The Creation of a Martyr: David’s Death of Marat and Great Man History

Media outlets are often accused of partisanship and interest groups run video ads but the kind of direct relationship between the artist and politics is usually seen as one of commentary rather than true propaganda in the modern context. However, before the advent of new technologies the mediums of the artist and the medium of political messaging often overlap. Oil paintings are no longer a primary means of dispersing propagandistic messages but during the French Revolution, as well as in the centuries before, fine art was a viable medium for dispersing political messages. And like the oil painting Thomas Carlyle’s Great Men of History theory is part of an academic culture that has come and gone. But propaganda never represents the true extent of the historical period it comes out of and in the case of Jacques Louis David’s Death of Marat painting the narrow focus of Carlyle’s theory and David’s message overlap.
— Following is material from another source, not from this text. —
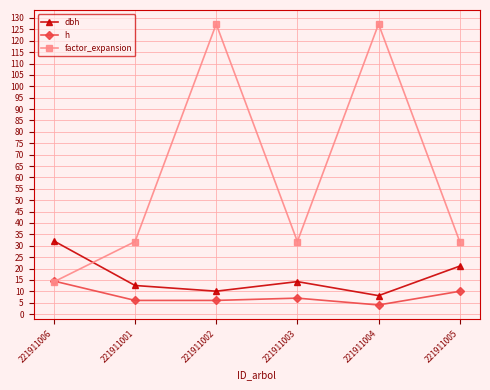

The factor_expansion series shows 127.3 at 221911002. True or false?

True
David’s The Death of Marat is an ode to propaganda, not only was it painted to rally people around the death of a prominent revolutionary figure, but that figure was also part of the propaganda machine. Marat was a printer who was killed in part because of what he printed, and David includes this aspect as a central part of his painting. The corpse of Marat as David depicts it is still clutching the letter that was used to gain his assassin access, the letter that requested his protection is shown alongside the papers of Marat’s regular work. By celebrating Marat as a revolutionary hero David is also celebrating the revolutionary propagandist. David himself had, or at least developed, an understanding of the power of propaganda when he was thrown in prison during the later part of the revolution before eventually becoming a painter for Napoleon. The Death of Marat painting is a masterwork that captures the place of propagandists in David’s experience of the French Revolution and the depiction of Marat is tailored to reinforce this perception with the viewer.

Thomas Carlyle’s Great Man theory is now a theory of the past that has been set aside for a more comprehensive view of history, but its framework is useful when considering a work like David’s Death of Marat. The current view of history is much more complex with its consideration of social context, but great man theory does apply well when examining the ways in which martyr figures are used in propaganda. The idea of the martyr is that they have died in service of some great cause and propaganda often celebrates these figures as essential to that cause: asking the viewer to step up and fill the revolutionary shoes of the person who died. This is the kind of emphasis on  single person that the is central to Carlyle’s understanding of history which rests on the shoulders of individuals of extraordinary ability. So, while Great Man theory may be an idea of the past in terms of history it is a view which can be easily applied to David’s painting of Marat following his death during the French revolution.

Beyond David’s choice of which figure to depict, his neoclassical style continues to reinforce Marat’s position as a great hero of the revolution. Marat is shown in his bath because he had a skin condition that forced him to spend a great deal of time in the water resulting the unusual location of his death, but that disfiguring condition is not at all visible in David’s painting. Instead the body is shown as smooth and almost marble like, harkening back to the statues of antiquity. So, while the David doesn’t change the location of Marat’s assassination, he does refuse to depict the reason that the printer was at work in his bath. Instead the smooth appearance associates Marat with the heroes of the classical world who were the subjects of other, older, works. It is not just the representation of Marat that creates the neoclassical feel, David has also chosen to place the bath and table in an otherwise empty formless room. Rather than the elaborate backgrounds of other contemporary styles like rococo there is just a smooth grey expanse behind Marat, softer in the top right to add dramatic lighting. David’s Marat is a fallen hero who’s surroundings are far less important than the fact of his death and the viewer’s attention is focused on Marat because of the way David staged the scene.  The propaganda of this painting comes not just from Marat as a martyr of the revolution but also through how David associates his subject with the ideals of classical heroes – the great men of history who were still celebrated during David’s time.

Carlyle’s interpretation of history may have been abandoned in the actual study of history, and rightly so, but the narrow focus on singular heroes fits with many of the strategies of propaganda. David’s Death of Marat painting is a propaganda piece that sets up Marat as a martyr of the revolution in order to further its ideals. Not only that but Marat was involved in the revolution as a printer and as such he was a part of the propaganda machine. This is the kind of singular individual effort that Carlyle is trying to capture in his theory and while Great Man History is restrictive and rather elitist it is the view of history that results in paintings like The Death of Marat.  Looking at pieces of propaganda often times hides the way history actually happened, but it does show the ways in which those in positions of power wanted their work to be viewed.